Some Important Foundations for the Scientific Method

An organized approach utilized to systematically study and solve problems of the natural world.

The laws of nature are the same at all times and at all places in the world and in the Universe as a whole.  The details of specific events will be different, but the underlying principles will always be the same. (p. 26)

Once a hypothesis about the reasons for an event is proven, then it becomes a theory which can be used to predict future similar events ANYWHERE.

Determinism is the view that all events arise unambiguously from well-defined causes. (p. 38)

Cause and effect. There must be a cause (or series of causes that interact) that can be uncovered for every event.

When several conflicting explanations are proposed for the same set of observations, the best explanation is the one with the fewest independent assumptions. (Also known as KISS (Keep It Simple Stupid) (p. 34)

Air blows from high to low pressure because nature abhors vacuums.  Correct

Air blows from high to low pressure because omipotent aliens dislike vacuums, so they arranged things that way. And if you don't like this, prove that I am wrong.  Incorrect.

Note: Science does not attempt to dissuade individuals of "beliefs". A "belief" is an assumption made about how things work based upon "faith" not provable on the basis of research fashioned on the basis of the scientific method.

This is not meant to be perjorative. Many scientists have "beliefs" independent of what science can prove beyond a reasonable doubt. However, since, by definition, all "theories" are hypotheses explained with no independent (unprovable) assumptions, they are regarded by science as "facts", rather than "beliefs."

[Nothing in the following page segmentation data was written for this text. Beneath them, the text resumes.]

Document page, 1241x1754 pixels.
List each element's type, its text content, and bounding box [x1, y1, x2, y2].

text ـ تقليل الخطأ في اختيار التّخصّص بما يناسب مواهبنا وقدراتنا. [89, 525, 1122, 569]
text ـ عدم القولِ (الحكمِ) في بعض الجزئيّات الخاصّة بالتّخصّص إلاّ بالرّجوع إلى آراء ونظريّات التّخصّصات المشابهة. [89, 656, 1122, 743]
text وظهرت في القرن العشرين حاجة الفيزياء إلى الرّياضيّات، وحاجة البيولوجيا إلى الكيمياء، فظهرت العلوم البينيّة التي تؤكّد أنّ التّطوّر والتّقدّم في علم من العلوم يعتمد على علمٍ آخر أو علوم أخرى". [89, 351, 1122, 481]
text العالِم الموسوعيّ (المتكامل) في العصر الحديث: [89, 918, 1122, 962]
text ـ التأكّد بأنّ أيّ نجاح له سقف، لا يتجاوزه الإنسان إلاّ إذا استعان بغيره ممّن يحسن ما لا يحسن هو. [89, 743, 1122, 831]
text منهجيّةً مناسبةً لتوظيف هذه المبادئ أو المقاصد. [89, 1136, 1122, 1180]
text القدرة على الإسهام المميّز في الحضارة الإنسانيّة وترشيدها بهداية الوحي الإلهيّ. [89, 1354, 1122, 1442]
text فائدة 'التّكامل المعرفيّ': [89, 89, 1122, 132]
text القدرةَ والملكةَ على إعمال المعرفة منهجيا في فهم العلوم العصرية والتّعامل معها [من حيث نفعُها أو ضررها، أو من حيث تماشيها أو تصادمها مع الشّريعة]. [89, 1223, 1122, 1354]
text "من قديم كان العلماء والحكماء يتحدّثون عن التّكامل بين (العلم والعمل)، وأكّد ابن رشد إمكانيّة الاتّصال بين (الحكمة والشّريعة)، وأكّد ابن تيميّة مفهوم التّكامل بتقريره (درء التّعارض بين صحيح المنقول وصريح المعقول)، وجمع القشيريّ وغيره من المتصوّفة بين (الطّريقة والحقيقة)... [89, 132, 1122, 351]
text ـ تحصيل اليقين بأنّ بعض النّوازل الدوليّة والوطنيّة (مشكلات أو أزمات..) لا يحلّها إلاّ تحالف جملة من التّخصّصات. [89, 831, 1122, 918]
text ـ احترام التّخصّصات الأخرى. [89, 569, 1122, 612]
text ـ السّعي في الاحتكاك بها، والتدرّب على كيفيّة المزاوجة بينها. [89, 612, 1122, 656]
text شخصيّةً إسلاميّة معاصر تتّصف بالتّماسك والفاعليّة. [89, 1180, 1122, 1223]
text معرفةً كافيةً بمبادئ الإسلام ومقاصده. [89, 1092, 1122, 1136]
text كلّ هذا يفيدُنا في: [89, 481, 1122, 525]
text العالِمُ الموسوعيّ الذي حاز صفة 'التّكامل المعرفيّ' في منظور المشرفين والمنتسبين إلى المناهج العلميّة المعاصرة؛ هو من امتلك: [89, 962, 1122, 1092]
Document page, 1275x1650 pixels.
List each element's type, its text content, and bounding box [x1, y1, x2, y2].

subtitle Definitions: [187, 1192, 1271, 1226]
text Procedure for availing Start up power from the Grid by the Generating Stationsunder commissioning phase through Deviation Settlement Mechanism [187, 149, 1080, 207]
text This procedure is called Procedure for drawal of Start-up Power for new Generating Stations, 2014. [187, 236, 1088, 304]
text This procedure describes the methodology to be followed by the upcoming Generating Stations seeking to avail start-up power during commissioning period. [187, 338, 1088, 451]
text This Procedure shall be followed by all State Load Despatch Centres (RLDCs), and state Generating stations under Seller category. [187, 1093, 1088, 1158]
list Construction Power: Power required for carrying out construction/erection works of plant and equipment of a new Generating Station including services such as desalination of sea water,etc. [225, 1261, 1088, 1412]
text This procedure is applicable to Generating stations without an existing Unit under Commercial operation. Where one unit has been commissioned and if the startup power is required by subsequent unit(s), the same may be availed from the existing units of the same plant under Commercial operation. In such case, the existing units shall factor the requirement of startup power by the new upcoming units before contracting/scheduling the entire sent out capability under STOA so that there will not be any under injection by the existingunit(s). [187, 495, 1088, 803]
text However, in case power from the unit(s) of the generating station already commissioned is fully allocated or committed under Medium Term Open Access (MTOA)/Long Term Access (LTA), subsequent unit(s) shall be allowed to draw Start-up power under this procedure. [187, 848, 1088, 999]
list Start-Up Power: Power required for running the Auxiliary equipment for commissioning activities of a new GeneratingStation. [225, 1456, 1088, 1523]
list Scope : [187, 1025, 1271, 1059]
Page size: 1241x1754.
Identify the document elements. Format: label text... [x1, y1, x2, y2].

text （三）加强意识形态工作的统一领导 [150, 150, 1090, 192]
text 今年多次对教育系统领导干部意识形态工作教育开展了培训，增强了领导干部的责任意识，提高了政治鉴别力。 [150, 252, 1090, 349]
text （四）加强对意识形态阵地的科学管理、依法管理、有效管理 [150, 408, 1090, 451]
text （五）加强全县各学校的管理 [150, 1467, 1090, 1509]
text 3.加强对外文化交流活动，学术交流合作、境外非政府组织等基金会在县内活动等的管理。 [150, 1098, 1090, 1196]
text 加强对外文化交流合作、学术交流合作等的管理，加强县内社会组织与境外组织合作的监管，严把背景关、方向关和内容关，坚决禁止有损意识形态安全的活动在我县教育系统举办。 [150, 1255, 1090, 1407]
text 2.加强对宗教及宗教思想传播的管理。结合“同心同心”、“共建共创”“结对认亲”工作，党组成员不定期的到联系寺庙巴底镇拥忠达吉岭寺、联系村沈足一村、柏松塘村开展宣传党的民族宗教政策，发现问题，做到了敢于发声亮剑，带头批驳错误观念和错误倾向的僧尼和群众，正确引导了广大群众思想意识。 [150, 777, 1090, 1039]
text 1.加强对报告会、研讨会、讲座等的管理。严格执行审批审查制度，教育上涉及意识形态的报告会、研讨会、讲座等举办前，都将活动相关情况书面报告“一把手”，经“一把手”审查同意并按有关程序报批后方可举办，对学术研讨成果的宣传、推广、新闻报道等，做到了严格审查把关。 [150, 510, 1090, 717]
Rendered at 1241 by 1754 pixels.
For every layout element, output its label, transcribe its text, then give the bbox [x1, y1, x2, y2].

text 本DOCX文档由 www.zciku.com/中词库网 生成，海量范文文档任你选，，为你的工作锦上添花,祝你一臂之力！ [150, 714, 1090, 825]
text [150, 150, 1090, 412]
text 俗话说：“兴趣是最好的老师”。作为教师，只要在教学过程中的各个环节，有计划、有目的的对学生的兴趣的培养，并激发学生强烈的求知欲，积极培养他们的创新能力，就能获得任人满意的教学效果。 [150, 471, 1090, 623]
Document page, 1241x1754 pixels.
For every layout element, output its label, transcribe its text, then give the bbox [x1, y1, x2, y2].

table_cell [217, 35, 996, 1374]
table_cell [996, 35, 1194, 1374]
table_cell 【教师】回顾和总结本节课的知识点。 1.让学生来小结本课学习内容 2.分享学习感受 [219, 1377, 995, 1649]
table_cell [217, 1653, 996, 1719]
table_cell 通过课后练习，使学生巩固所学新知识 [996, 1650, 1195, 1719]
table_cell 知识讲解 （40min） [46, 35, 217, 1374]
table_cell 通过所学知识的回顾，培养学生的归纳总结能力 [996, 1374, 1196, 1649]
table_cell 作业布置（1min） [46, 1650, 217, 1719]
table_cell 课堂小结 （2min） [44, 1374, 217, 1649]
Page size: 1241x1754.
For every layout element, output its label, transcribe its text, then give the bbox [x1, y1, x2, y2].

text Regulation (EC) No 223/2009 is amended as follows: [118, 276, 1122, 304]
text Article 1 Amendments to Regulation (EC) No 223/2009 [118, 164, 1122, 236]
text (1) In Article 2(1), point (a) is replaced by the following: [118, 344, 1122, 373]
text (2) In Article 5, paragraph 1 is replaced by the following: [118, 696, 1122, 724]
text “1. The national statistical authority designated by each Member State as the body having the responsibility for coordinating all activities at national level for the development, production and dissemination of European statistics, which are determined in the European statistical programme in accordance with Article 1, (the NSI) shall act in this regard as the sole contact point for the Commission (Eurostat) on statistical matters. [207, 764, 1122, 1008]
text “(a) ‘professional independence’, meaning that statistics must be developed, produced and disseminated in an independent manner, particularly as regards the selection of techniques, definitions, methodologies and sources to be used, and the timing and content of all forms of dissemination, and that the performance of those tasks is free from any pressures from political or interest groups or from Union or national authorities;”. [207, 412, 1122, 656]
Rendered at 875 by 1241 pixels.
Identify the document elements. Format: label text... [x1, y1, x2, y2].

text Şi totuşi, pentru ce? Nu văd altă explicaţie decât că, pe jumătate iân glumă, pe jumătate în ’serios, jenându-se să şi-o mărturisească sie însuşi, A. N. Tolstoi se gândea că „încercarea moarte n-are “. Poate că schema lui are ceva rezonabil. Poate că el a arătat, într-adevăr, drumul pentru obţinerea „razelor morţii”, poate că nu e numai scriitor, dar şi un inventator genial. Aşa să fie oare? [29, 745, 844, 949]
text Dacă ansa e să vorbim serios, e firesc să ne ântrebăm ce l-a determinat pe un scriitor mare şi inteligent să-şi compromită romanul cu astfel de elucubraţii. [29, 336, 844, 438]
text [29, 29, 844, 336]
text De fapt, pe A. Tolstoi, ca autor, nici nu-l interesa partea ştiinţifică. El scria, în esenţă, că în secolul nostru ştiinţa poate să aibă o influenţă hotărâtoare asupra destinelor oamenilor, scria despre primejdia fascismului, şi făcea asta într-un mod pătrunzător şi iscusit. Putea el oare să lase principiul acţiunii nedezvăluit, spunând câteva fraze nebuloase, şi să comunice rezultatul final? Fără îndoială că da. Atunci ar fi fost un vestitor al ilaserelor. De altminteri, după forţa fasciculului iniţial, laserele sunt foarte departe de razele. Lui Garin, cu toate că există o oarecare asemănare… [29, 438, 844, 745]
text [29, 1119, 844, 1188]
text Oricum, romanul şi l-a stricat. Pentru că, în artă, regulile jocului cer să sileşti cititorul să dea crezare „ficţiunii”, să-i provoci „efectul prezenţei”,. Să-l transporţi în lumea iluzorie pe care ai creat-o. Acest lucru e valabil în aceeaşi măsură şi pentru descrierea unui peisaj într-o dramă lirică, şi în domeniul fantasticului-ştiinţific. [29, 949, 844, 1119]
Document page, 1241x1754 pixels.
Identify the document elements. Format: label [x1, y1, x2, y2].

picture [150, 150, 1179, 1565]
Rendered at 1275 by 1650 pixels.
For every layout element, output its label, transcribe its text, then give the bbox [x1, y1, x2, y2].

True scientists accept such science facts (theories) as proven by the rules of the method, but still may choose to believe that more complex, unprovable things are at play.

Science "facts" that have been suppressed by temporary biases (political, religious, social or otherwise), often become accepted by society as a whole after one or two generations of controversy. An example of this was the active suppression by religious authories of the "theory of gravity"(Galileo) and the notion that the universe was not centered on the earth (Copernicus). At the time, these views were thought heretical, and contrary to the center of religious, political and social beliefs at the time and suppression was brual and self-righteous. Yet after one or two centuries, there was no controversy at all about these theories.

Your instructor separates out the notion of how facts are proven in science (once proven, they are facts, by definition), and the fact that individuals can choose to ignore such proven facts based upon personal belief systems. That is a right in this country and others in which free exercise of thought and belief is found.

However, this is a course in science, and what is "fact" is defined on the basis of the experimentation steps of the scientific method. And the students in this class are required to learn what the method is.

Modern science does not even pretend to uncover absolute truths. Instead, it generates hypotehtical explanations, then sifts through them so that only the simplest survive. By"simplest" we don't necessarily mean the easiest to comprehend. Rather, we mean simple in the sense of relying on the fewest independent assumptions. (p. 35)

The notion of "hypothesis" is grounded on finding evidence to support a conjecture that explains the organization implicit in a set of observations. The conjecture is based upon what has already been proven. What is "proven" is based upon thoughtful consideration of all the supporting evidence. Thus, in science, one can only prove the affirmative.

To put that in other words, in science one is required to "put your money where your mouth is." The common misconception that allows people to say "prove that I am wrong" is not allowed in science, because the person making such a statement is allowing himself/herself to make an allegation without any supporting evidence. It is the duty of the person making the allegation to prove himself or herself correct, not the duty of someone else to prove that an unsupported allegation is false.

An example: prove that the reason my car runs is that there are billions of submicroscopic nannites running on unobservable treadmills. Prove it isn't so!

I am not allowed to say that in science. It is my job to prove that it is so!

Our scientific understanding can progress only through the cultural legacies of other humans, long deceased, and through the interdisciplinary collaboration of thousands of living scientists who individually have had time to learn just a little bit new in their short tenure on this turbulent planet. (p. 21)

Progress in solving problems of the natural world comes only if scientists know the research and work that has gone before them, and understands both. Then, and only then, can he or she make a contribution that adds to the "pile of knowledge". To do otherwise, encourages trips down paths already travelled, or into blind allies.